Objective 1 - Locate every line in the rows below that contains the string "collection", with case counting, and copy each of those lines out.

This essay contains the following sections:
- What this essay is about
- What is theater, and the focus of this essay
- Art vs. artistic: a linguistic consideration
- If theater is approached as entertainment
- If theater is approached as art
- A historical perspective of patronage
What this essay is about
In this essay, I am going to talk about how practicing theater as an art form and approaching theater as a medium of entertainment are essentially different from each other, yielding different results as a consequence.
I also intend to argue, through the essay, why approaching theater as an art form will likely position the practitioner in a place of relatively greater self-determination.
What is theater, and the focus of this essay
With all due respect to great theories and sophisticated explanations, I suggest that, at a fundamental level, theater is widely understood as a form of human expression and a medium of performance.
To that extent, theater, by itself, is content- and purpose-agnostic and is, hence, not intrinsically or exclusively either art or entertainment, per se.
This is to say that, very broadly speaking, any narrative performed live1, to audiences and spectators2, audio-visually and physically in a three-dimensional space3 amounts to theater, regardless of the content of the narrative or the reasons and motives that underpin the performance itself.
Therefore, a practitioner is, of course, at total liberty to approach theater as either art or entertainment, both, or neither, and may select any content for his or her purposes, providing it with any kind of treatment that he or she deems fit.

Objective 2 - Duplicate the essay above on theater as art or entertainment in full, word for word.

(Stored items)
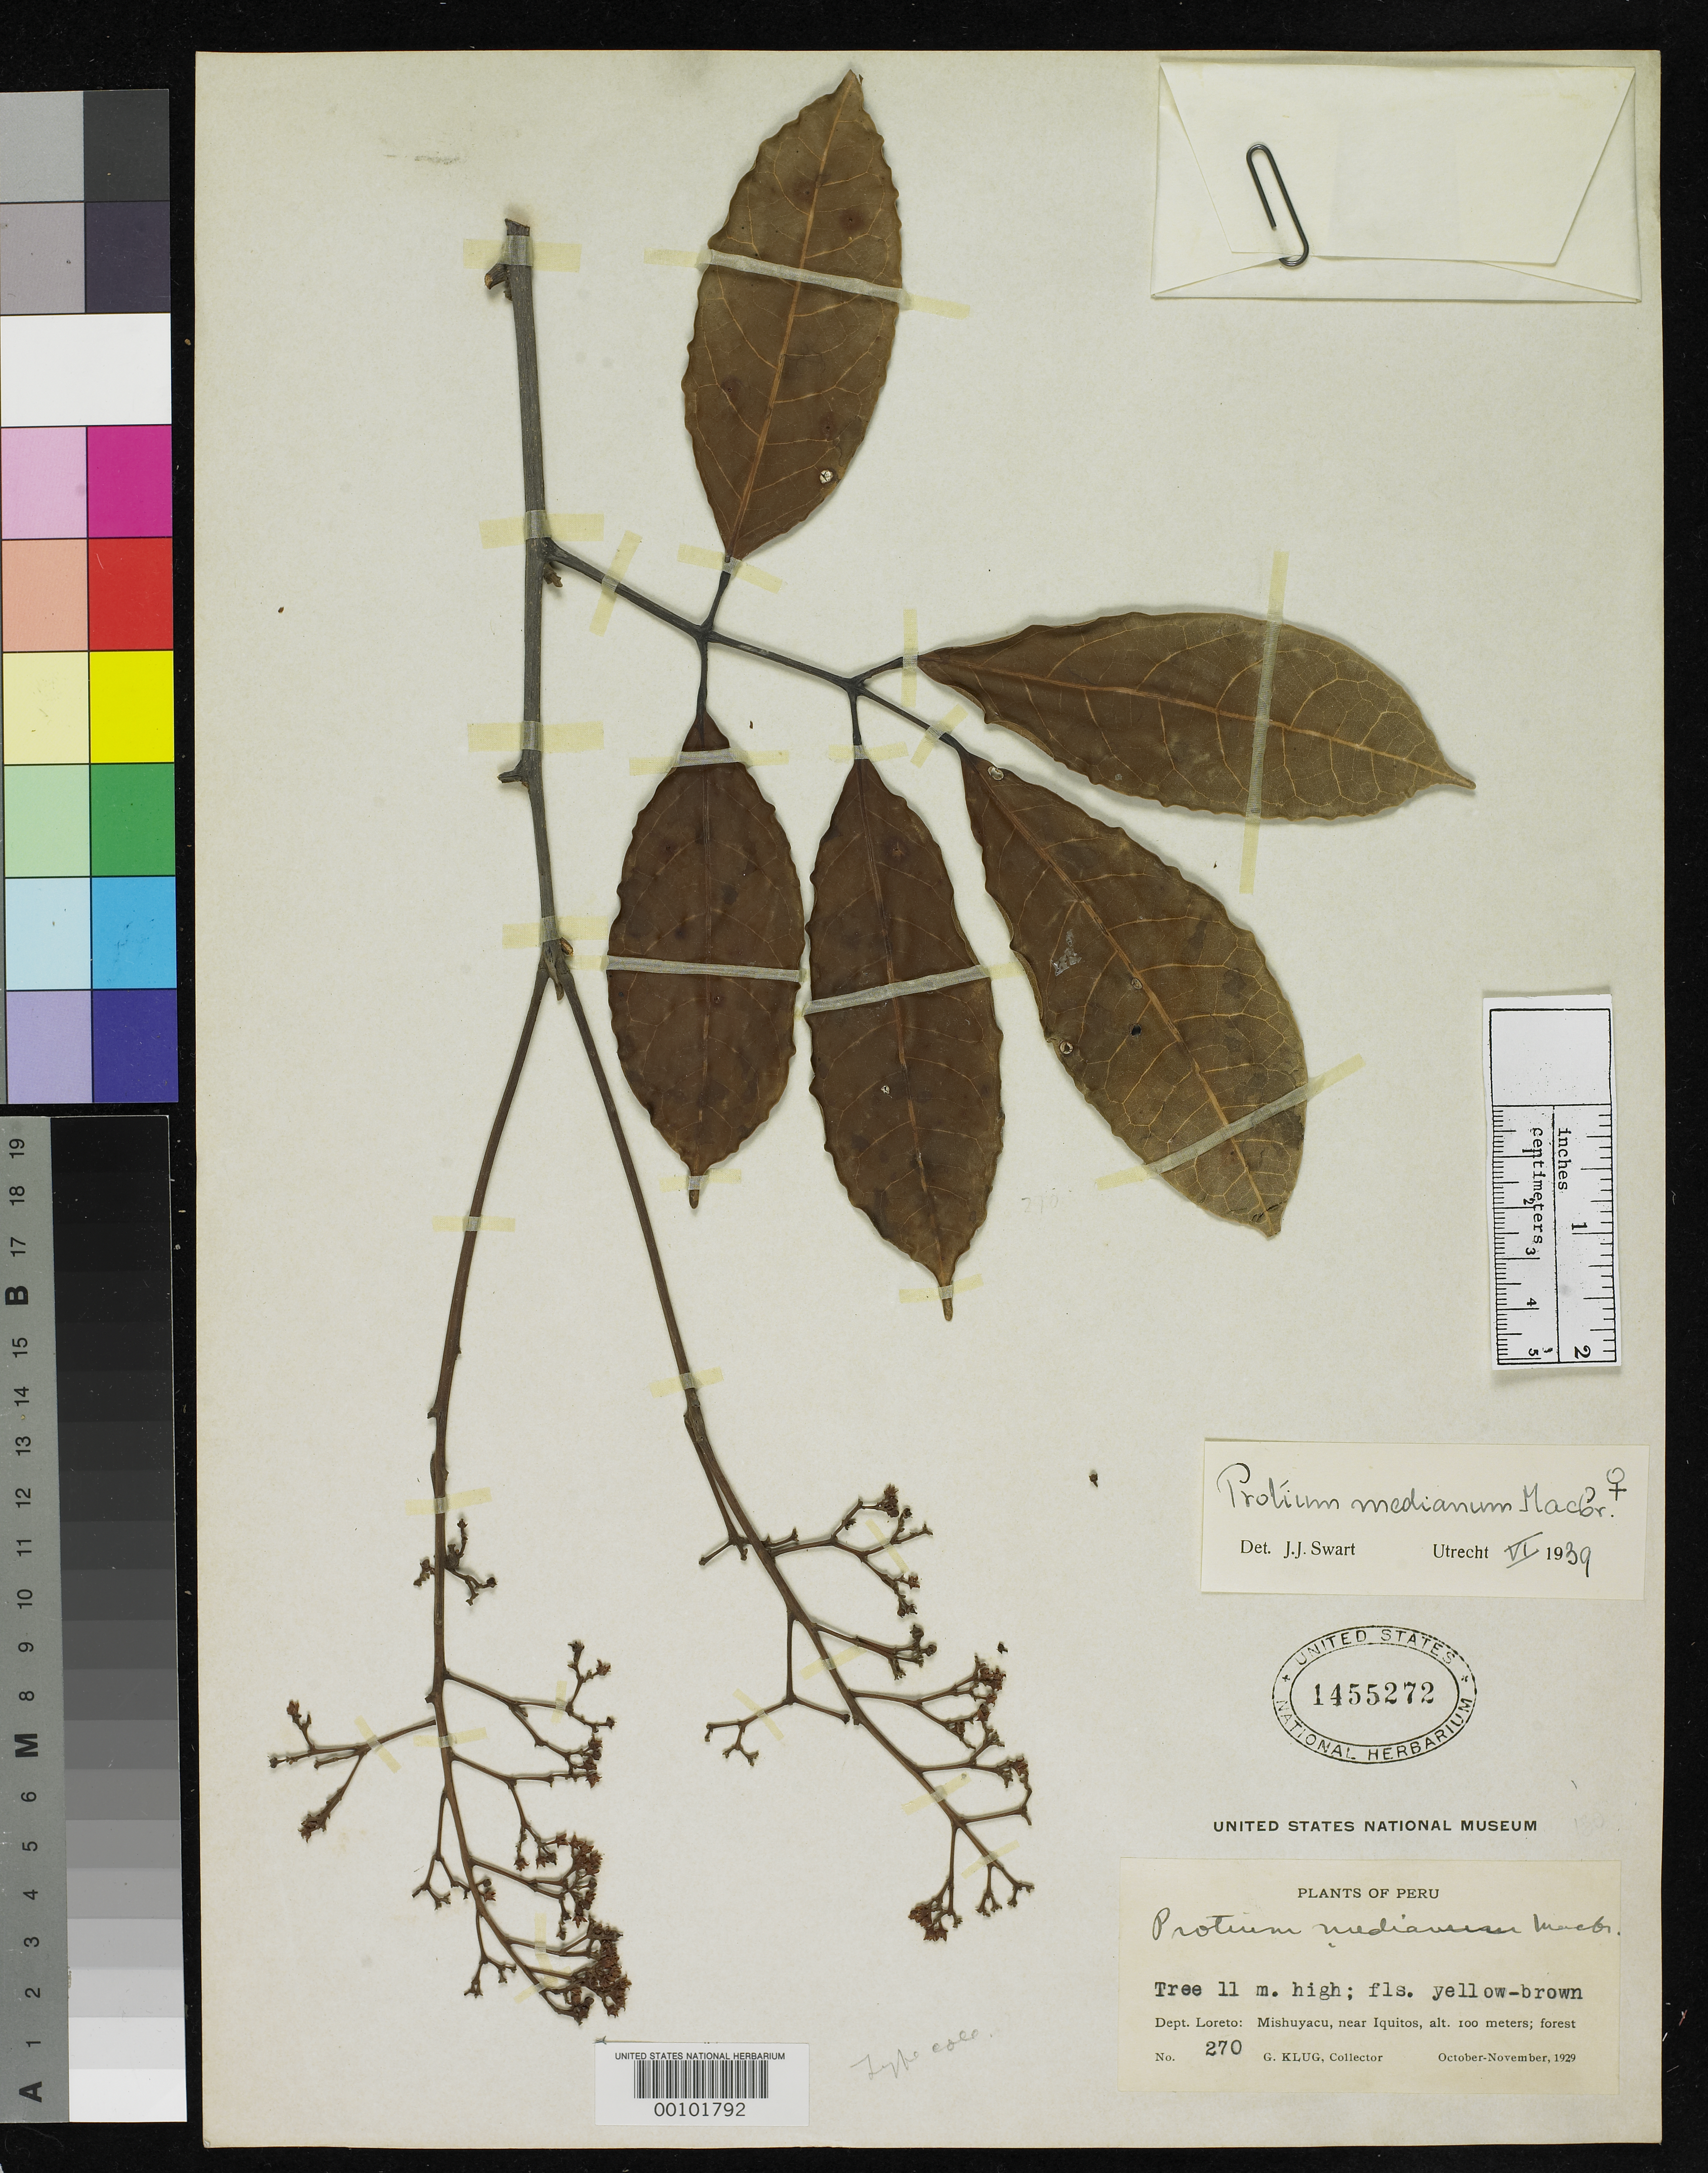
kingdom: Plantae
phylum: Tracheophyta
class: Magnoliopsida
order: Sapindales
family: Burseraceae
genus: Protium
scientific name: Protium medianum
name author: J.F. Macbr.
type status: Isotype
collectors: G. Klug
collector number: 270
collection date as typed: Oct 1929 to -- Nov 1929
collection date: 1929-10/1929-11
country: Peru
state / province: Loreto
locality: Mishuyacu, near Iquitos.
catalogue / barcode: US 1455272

Written answer 1 -
collection date as typed: Oct 1929 to -- Nov 1929
collection date: 1929-10/1929-11

Written answer 2 -
This essay contains the following sections:
- What this essay is about
- What is theater, and the focus of this essay
- Art vs. artistic: a linguistic consideration
- If theater is approached as entertainment
- If theater is approached as art
- A historical perspective of patronage
What this essay is about
In this essay, I am going to talk about how practicing theater as an art form and approaching theater as a medium of entertainment are essentially different from each other, yielding different results as a consequence.
I also intend to argue, through the essay, why approaching theater as an art form will likely position the practitioner in a place of relatively greater self-determination.
What is theater, and the focus of this essay
With all due respect to great theories and sophisticated explanations, I suggest that, at a fundamental level, theater is widely understood as a form of human expression and a medium of performance.
To that extent, theater, by itself, is content- and purpose-agnostic and is, hence, not intrinsically or exclusively either art or entertainment, per se.
This is to say that, very broadly speaking, any narrative performed live1, to audiences and spectators2, audio-visually and physically in a three-dimensional space3 amounts to theater, regardless of the content of the narrative or the reasons and motives that underpin the performance itself.
Therefore, a practitioner is, of course, at total liberty to approach theater as either art or entertainment, both, or neither, and may select any content for his or her purposes, providing it with any kind of treatment that he or she deems fit.